La Révolution française est un événement complexe qui alterna le meilleur comme le pire, et dans cette dernière catégorie, on peut y ranger la Terreur, dont le réalisateur italien semble trouver un prélude dans l’exécution de Louis XVI, le lundi 21 janvier 1793 à 10 h 22, à Paris, sur la place de la Révolution (ancienne place Louis XV, devenue en 1795 la place de la Concorde) : après cela, le déluge.
Après Sofia Coppola en 2006 (Marie-Antoinette, basée sur un ouvrage d’une historienne britannique, Antonia Fraser), il faut donc un cinéaste étranger non imprégné de la mythologie révolutionnaire pour renouveler le regard sur cette femme peut-être prise dans un destin trop grand pour elle, comme pour toute cette famille, et les habits qu’on lui fit porter, parce qu’on ne devient pas une tête couronnée par vocation, mais par naissance, ce qui n’altère pas l’humanité consciente de son sort et de sa contingence.
Le Déluge nous présente donc une famille de bric et de broc, l’Autrichienne étant devenue « dauphine de France en 1770, à 14 ans, par son mariage avec le futur Louis XVI, puis reine de France en 1774, à 18 ans, lorsque son époux monta sur le trône, et qui sera guillotinée en octobre 1793 à l’âge de 37 ans.
Si le Guillaume Canet en Louis XVI de cette œuvre est parfois comparé à François Hollande dont sa débonnaireté, il faudrait rappeler que ce dernier, malgré un bilan assez terne, est un animal politique aux intuitions certaines, et dont le courage est parfois sous-estimé, de sa décision d’intervenir au Mali (opération Serval) à sa volonté de s’engager en Syrie en 2013, mais qu’il rencontra la pleutrerie de Barack Obama (Le jour où Barack Obama avait effacé sa « ligne rouge » sur la Syrie, Le Monde, 7 avril 2017 ; Le coût de l’inaction de Barack Obama, 23 mars 2016, Les Échos ; Syrie : François Hollande rappelle que Bachar al-Assad aurait pu être renversé en 2013, « si Barack Obama nous avait suivis », Public Sénat, 9 décembre 2024 ; etc.), dont le bilan est de plus en plus jugé sévèrement, jusqu’à son humour, avec cette humiliation publique qui décida peut-être de la candidature de Donald Trump (Le 30 avril 2011, ce jour où humilié par Obama, Donald Trump a décidé d’être candidat, Agathe Auproux, 9 novembre 2016, Les Inrockuptibles, 9/11/16).
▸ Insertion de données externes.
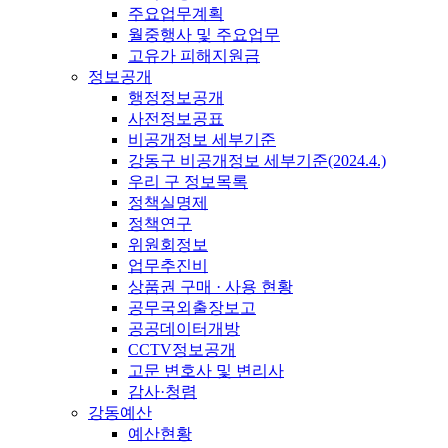
주요업무계획
월중행사 및 주요업무
고유가 피해지원금
정보공개
행정정보공개
사전정보공표
비공개정보 세부기준
강동구 비공개정보 세부기준(2024.4.)
우리 구 정보목록
정책실명제
정책연구
위원회정보
업무추진비
상품권 구매 · 사용 현황
공무국외출장보고
공공데이터개방
CCTV정보공개
고문 변호사 및 변리사
감사·청렴
강동예산
예산현황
Passée l’exaltation du premier métis à la Maison blanche, viendra le regard froid de l’historien.
Le Déluge raconte donc la vie d’une famille dans l’attente d’un verdict qu’elle pressent mortel, avec un papa qui veut rester joueur et de bonne humeur, dans un certain dépouillement des attributs royaux, n’étaient les somptueux costumes concoctés par Massimo Cantini Parrini. Par contre, le film souffre peut-être d’un certain dénuement des décors, qui rappelle parfois le théâtre, avec de grands espaces vides qui donnent froid mais qui n’empêche pas la belle photographie de Daniele Ciprì. On peut aussi comprendre que cette austérité dans le décor vise peut-être une certaine abstraction voulue le philosophe qu’est aussi Gianluca Jodice.
Les acteurs sont tous bien sans être cabotins, de Guillaume Canet à Mélanie Laurent (en femme qui a la tête sur les épaules en passant par Roxane Duran à Aurore Broutin à Fabrizio Rongione qui trouve une nouvelle vie après les Dardenne, dans le rôle de Jean-Baptiste Cléry, dont les écrits servent de matière au film.